Espécie de aranha que ‘imita’ formigas é registrada viva pela 1ª vez no Pará


Comportamento de mimetismo já havia sido proposto por cientista há 20 anos, mas só agora foi confirmado em imagens e vídeo no Brasil. Aranha que imita formiga foi registrada no Pará
César Favacho
Uma cena curiosa e inédita foi registrada em plena floresta amazônica: uma pequena aranha que se move e se comporta como uma formiga. A espécie Tapixaua callida, descrita pela primeira vez em 2000 a partir de exemplares de museus, nunca havia sido observada viva — até que o pesquisador César Favacho a encontrou por acaso no município de Paragominas, no Pará. O flagrante ajudou a confirmar uma hipótese científica que esperava há duas décadas para ser testada.
O “mistério” da aranha com pernas de formiga
No ano 2000, o aracnólogo Alexandre Bonaldo, do Museu Paraense Emílio Goeldi, descreveu um novo gênero de aranha com base em materiais preservados em coleções científicas. O que mais chamou a atenção foi um tufo de pelos no primeiro par de pernas do animal, algo incomum entre os aracnídeos.

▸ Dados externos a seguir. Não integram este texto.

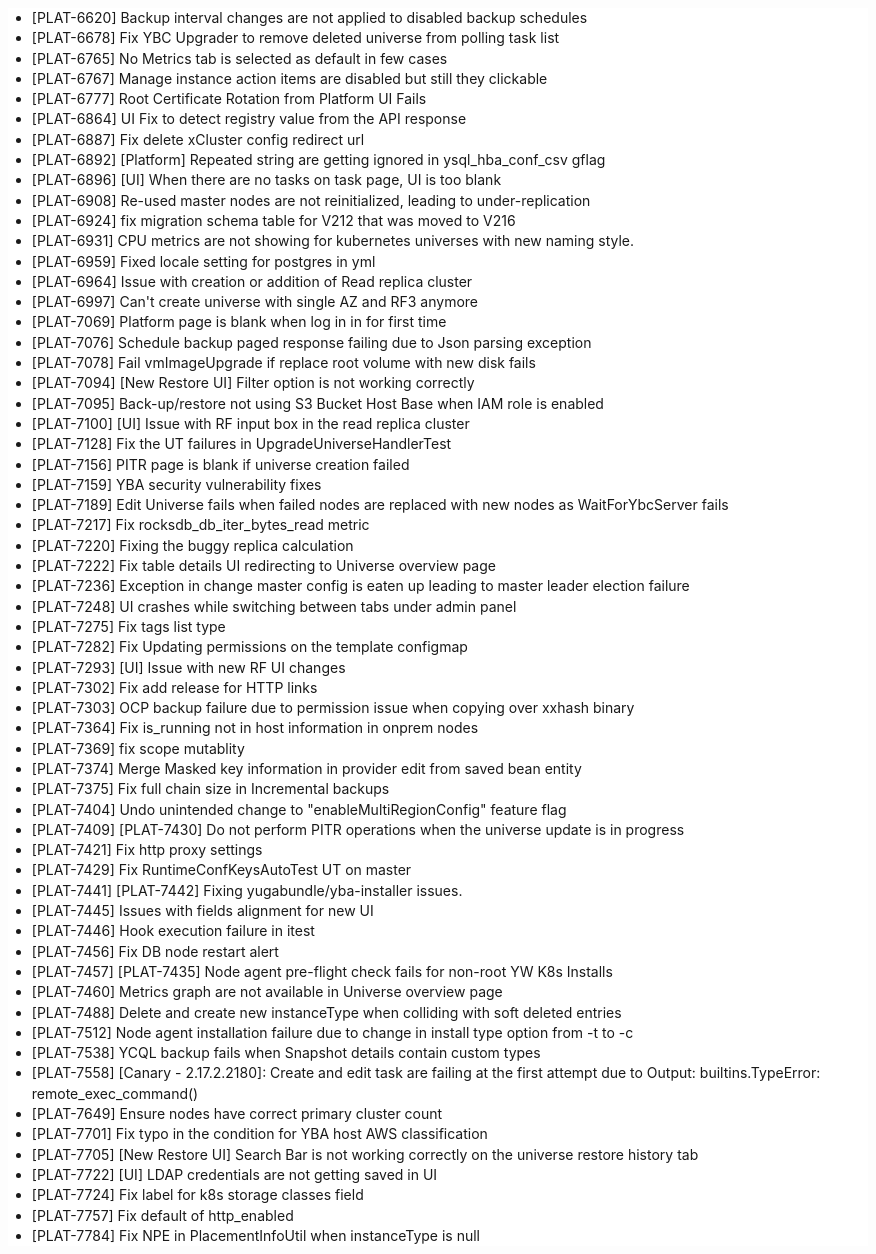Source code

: * [PLAT-6620] Backup interval changes are not applied to disabled backup schedules
* [PLAT-6678] Fix YBC Upgrader to remove deleted universe from polling task list
* [PLAT-6765] No Metrics tab is selected as default in few cases
* [PLAT-6767] Manage instance action items are disabled but still they clickable
* [PLAT-6777] Root Certificate Rotation from Platform UI Fails
* [PLAT-6864] UI Fix to detect registry value from the API response
* [PLAT-6887] Fix delete xCluster config redirect url
* [PLAT-6892] [Platform] Repeated string are getting ignored in ysql_hba_conf_csv gflag
* [PLAT-6896] [UI] When there are no tasks on task page, UI is too blank
* [PLAT-6908] Re-used master nodes are not reinitialized, leading to under-replication
* [PLAT-6924] fix migration schema table for V212 that was moved to V216
* [PLAT-6931] CPU metrics are not showing for kubernetes universes with new naming style.
* [PLAT-6959] Fixed locale setting for postgres in yml
* [PLAT-6964] Issue with creation or addition of Read replica cluster
* [PLAT-6997] Can't create universe with single AZ and RF3 anymore
* [PLAT-7069] Platform page is blank when log in in for first time
* [PLAT-7076] Schedule backup paged response failing due to Json parsing exception
* [PLAT-7078] Fail vmImageUpgrade if replace root volume with new disk fails
* [PLAT-7094] [New Restore UI] Filter option is not working correctly
* [PLAT-7095] Back-up/restore not using S3 Bucket Host Base when IAM role is enabled
* [PLAT-7100] [UI] Issue with RF input box in the read replica cluster
* [PLAT-7128] Fix the UT failures in UpgradeUniverseHandlerTest
* [PLAT-7156] PITR page is blank if universe creation failed
* [PLAT-7159] YBA security vulnerability fixes
* [PLAT-7189] Edit Universe fails when failed nodes are replaced with new nodes as WaitForYbcServer fails
* [PLAT-7217] Fix rocksdb_db_iter_bytes_read metric
* [PLAT-7220] Fixing the buggy replica calculation
* [PLAT-7222] Fix table details UI redirecting to Universe overview page
* [PLAT-7236] Exception in change master config is eaten up leading to master leader election failure
* [PLAT-7248] UI crashes while switching between tabs under admin panel
* [PLAT-7275] Fix tags list type
* [PLAT-7282] Fix Updating permissions on the template configmap
* [PLAT-7293] [UI] Issue with new RF UI changes
* [PLAT-7302] Fix add release for HTTP links
* [PLAT-7303] OCP backup failure due to permission issue when copying over xxhash binary
* [PLAT-7364] Fix is_running not in host information in onprem nodes
* [PLAT-7369] fix scope mutablity
* [PLAT-7374] Merge Masked key information in provider edit from saved bean entity
* [PLAT-7375] Fix full chain size in Incremental backups
* [PLAT-7404] Undo unintended change to "enableMultiRegionConfig" feature flag
* [PLAT-7409] [PLAT-7430] Do not perform PITR operations when the universe update is in progress
* [PLAT-7421] Fix http proxy settings
* [PLAT-7429] Fix RuntimeConfKeysAutoTest UT on master
* [PLAT-7441] [PLAT-7442] Fixing yugabundle/yba-installer issues.
* [PLAT-7445] Issues with fields alignment for new UI
* [PLAT-7446] Hook execution failure in itest
* [PLAT-7456] Fix DB node restart alert
* [PLAT-7457] [PLAT-7435] Node agent pre-flight check fails for non-root YW K8s Installs
* [PLAT-7460] Metrics graph are not available in Universe overview page
* [PLAT-7488] Delete and create new instanceType when colliding with soft deleted entries
* [PLAT-7512] Node agent installation failure due to change in install type option from -t to -c
* [PLAT-7538] YCQL backup fails when Snapshot details contain custom types
* [PLAT-7558] [Canary - 2.17.2.2180]: Create and edit task are failing at the first attempt due to Output: builtins.TypeError: remote_exec_command()
* [PLAT-7649] Ensure nodes have correct primary cluster count
* [PLAT-7701] Fix typo in the condition for YBA host AWS classification
* [PLAT-7705] [New Restore UI] Search Bar is not working correctly on the universe restore history tab
* [PLAT-7722] [UI] LDAP credentials are not getting saved in UI
* [PLAT-7724] Fix label for k8s storage classes field
* [PLAT-7757] Fix default of http_enabled
* [PLAT-7784] Fix NPE in PlacementInfoUtil when instanceType is null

Bonaldo suspeitou que essas cerdas modificadas poderiam imitar a cabeça de uma formiga, ajudando a aranha a evitar predadores. Mas, como os exemplares estavam preservados e nunca haviam sido vistos vivos, a ideia seguiu como hipótese.
Encontro inesperado no meio da trilha
Quase vinte anos depois, o pesquisador César Favacho teve uma surpresa enquanto esperava o carro ser consertado no meio de uma trilha em Paragominas. “Fiquei olhando o mato ao redor, sem procurar nada específico. E foi assim que encontrei a aranha”, conta.
A aranha Tapixaua callida se alimenta de pequenos insetos ou até outras aranhas
César Favacho
Só algum tempo depois ele descobriria a importância do achado: era a Tapixaua callida, a mesma aranha descrita por Bonaldo, mas pela primeira vez vista viva. E mais — o comportamento que o cientista havia previsto foi registrado em vídeo.
Mimetismo ‘Deelemaniano’
As imagens mostraram que a aranha anda de maneira pausada e, quando para, estica as pernas dianteiras para frente, mexendo apenas as extremidades, como se fossem antenas de formiga. Os tufos de pelos permanecem parados, simulando a cabeça do inseto.
Esse tipo de disfarce, que mistura aparência e comportamento, foi batizado de mimetismo Deelemaniano, em homenagem à aracnóloga Christa Deeleman-Reinhold, que havia observado algo semelhante em uma aranha asiática chamada Pranburia mahannopi, em 1993.
O mais interessante é que, embora as duas espécies pertençam à mesma família (Corinnidae), elas não são próximas entre si, o que caracteriza um caso clássico de convergência evolutiva — quando diferentes espécies desenvolvem estratégias parecidas para enfrentar os mesmos desafios na natureza
Mas por qual motivo uma aranha imitaria uma formiga? “As formigas normalmente possuem várias defesas, como a mordida, o ferrão de algumas espécies, e também o ácido que algumas liberam. Por isso, muitos predadores evitam se alimentar delas. Provavelmente é devido a esses fatores que algumas espécies imitam as formigas”, esclarece Favacho.
Além de confirmar a hipótese comportamental, o novo artigo científico produzido por Favacho e a bióloga Cláudia Xavier também ampliou os registros da Tapixaua callida.
“Ampliamos o conhecimento da distribuição geográfica do táxon para mais regiões do Peru e do Brasil, além da espécie ser registrada pela primeira vez para a Colômbia e para a Bolívia. Para isso fizemos um mapa com todos os registros obtidos até então”, diz Claúdia.
Tem veneno? E nome popular?
Como todas as aranhas, a Tapixaua possui glândulas de veneno, mas sua peçonha é inofensiva para os seres humanos, servindo apenas para capturar presas como insetos e outras aranhas. A espécie segue ainda sem nome popular, e os pesquisadores brincam que aceitam sugestões.
Sensação de descoberta
Para Favacho, encontrar um animal nunca antes registrado vivo é algo indescritível. “Na primeira vez, eu nem sabia a importância do que estava vendo. Mas no segundo encontro, perto de uma toca, já tinha essa consciência. Posso dizer que é uma sensação única”, afirma.
No segundo encontro, a formiga estava perto de uma toca
César Favacho
As descobertas foram reunidas em um artigo publicado no boletim do Museu Paraense Emílio Goeldi Ciências Naturais, em parceria com o Museu Argentino de Ciências Naturais, com fotos, vídeos e novos dados sobre a história natural dessa misteriosa aranha amazônica.